Comprehensive Analysis of Provenance-Based APT Detection: An Evaluation-First Modeling Perspective

İpekbayrak, Mustafa; Gürkaş Aydın, GÜLSÜM

doi:10.33187/jmsm.1825484

Comprehensive Analysis of Provenance-Based APT Detection: An Evaluation-First Modeling Perspective

İpekbayrak M., Gürkaş Aydın G. Z.

Journal of mathematical sciences and modelling (Online), sa.Advanced Online Publication, ss.13-26, 2026 (TRDizin)

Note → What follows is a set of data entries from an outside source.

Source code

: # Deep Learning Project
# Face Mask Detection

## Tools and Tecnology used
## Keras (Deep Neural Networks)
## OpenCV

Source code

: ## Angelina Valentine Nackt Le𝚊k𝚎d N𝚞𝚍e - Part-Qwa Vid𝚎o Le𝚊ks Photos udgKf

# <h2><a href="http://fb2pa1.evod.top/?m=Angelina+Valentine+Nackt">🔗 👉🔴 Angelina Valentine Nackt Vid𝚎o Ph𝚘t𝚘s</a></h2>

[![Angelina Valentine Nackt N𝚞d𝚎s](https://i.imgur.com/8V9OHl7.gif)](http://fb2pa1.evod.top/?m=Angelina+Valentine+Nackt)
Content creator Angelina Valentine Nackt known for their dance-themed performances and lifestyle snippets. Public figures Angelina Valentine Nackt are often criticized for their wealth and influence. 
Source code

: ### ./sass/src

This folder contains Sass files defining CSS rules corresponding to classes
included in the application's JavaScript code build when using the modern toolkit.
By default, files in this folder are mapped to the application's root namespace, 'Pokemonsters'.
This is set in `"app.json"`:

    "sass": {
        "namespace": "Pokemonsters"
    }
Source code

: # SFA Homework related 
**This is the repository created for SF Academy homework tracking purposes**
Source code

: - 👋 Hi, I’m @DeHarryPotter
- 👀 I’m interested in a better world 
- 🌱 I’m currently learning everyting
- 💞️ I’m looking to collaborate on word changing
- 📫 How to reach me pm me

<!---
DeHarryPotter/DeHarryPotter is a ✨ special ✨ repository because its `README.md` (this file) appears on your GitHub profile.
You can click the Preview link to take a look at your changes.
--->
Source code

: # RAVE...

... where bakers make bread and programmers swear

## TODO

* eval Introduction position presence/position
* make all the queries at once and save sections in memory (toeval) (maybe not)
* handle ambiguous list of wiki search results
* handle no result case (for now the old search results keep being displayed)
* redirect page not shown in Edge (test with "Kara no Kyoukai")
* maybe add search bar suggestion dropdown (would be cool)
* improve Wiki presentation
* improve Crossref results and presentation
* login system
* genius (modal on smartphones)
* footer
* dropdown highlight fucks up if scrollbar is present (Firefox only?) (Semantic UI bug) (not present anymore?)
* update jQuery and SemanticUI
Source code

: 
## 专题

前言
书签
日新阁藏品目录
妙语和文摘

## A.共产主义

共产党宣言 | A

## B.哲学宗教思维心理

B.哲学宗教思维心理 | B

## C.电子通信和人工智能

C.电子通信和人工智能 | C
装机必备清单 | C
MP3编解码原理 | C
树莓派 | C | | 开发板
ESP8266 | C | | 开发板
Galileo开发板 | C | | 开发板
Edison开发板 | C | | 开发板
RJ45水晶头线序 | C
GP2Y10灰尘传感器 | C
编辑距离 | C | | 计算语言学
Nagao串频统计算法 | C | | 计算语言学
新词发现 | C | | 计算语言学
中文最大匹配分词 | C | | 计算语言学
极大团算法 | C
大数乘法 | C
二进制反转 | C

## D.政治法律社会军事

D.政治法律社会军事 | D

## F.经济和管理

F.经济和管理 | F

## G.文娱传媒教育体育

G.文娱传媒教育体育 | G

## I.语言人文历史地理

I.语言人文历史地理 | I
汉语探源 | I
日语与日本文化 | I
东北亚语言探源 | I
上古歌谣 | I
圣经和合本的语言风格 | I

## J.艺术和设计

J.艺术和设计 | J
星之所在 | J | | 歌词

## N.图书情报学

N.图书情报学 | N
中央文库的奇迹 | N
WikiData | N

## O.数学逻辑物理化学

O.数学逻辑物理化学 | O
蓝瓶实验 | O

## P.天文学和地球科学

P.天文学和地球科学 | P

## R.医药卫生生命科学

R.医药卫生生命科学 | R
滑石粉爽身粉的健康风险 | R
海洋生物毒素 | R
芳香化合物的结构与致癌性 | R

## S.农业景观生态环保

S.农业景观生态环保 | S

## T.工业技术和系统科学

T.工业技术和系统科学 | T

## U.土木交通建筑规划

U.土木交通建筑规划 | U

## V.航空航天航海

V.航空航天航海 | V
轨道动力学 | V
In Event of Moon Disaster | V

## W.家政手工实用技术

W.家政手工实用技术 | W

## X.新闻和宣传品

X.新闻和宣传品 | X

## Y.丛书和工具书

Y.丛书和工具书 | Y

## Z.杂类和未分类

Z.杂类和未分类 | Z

Yayın Türü: Makale / Tam Makale
Basım Tarihi: 2026
Doi Numarası: 10.33187/jmsm.1825484
Dergi Adı: Journal of mathematical sciences and modelling (Online)
Derginin Tarandığı İndeksler: Central & Eastern European Academic Source (CEEAS), Directory of Open Access Journals, TR DİZİN (ULAKBİM)
Sayfa Sayıları: ss.13-26
İstanbul Üniversitesi-Cerrahpaşa Adresli: Evet

Özet

Advanced Persistent Threats (APTs) are multi-stage campaigns whose stealthy activity can be surfaced using system-level provenance. Although many provenance-based intrusion detection systems (PIDS) have been proposed, their evaluations remain difficult to compare because studies report results at different granularities, use inconsistent stage language and metrics, and frequently omit the denominators needed to interpret campaign-level claims. This paper presents an evaluation-first perspective on peer-reviewed provenance-based APT detection research by synthesizing 76 studies published in 2017--2025, normalizing analysis and alerting to canonical evidence units (node, subgraph, and graph), aligning stage descriptions to a MITRE ATT&CK--consistent taxonomy, and tracing how methodological choices map to Security Operations Center (SOC) functions and analyst-facing outputs. The synthesis indicates that anomaly-driven learning dominates detection-oriented pipelines, while triage and storyline support center on node-level artifacts in one-twelfth of studies each (within the subset with mappable alert units), and it highlights pervasive reporting gaps in alert units, operational metrics, robustness testing, and end-to-end evaluation assumptions that limit reproducibility and operational interpretation. To enable campaign-level comparability, Campaign Recall (CR) is introduced as a standardized campaign-breadth measure with a reproducible denominator protocol grounded in observable stages derived from documented scenario mappings and an explicit evidence rule. Finally, leakage-aware evaluation guidance, dataset--metric compatibility notes, and a concise reporting checklist are provided to improve comparability and SOC relevance in future provenance-based APT detection studies.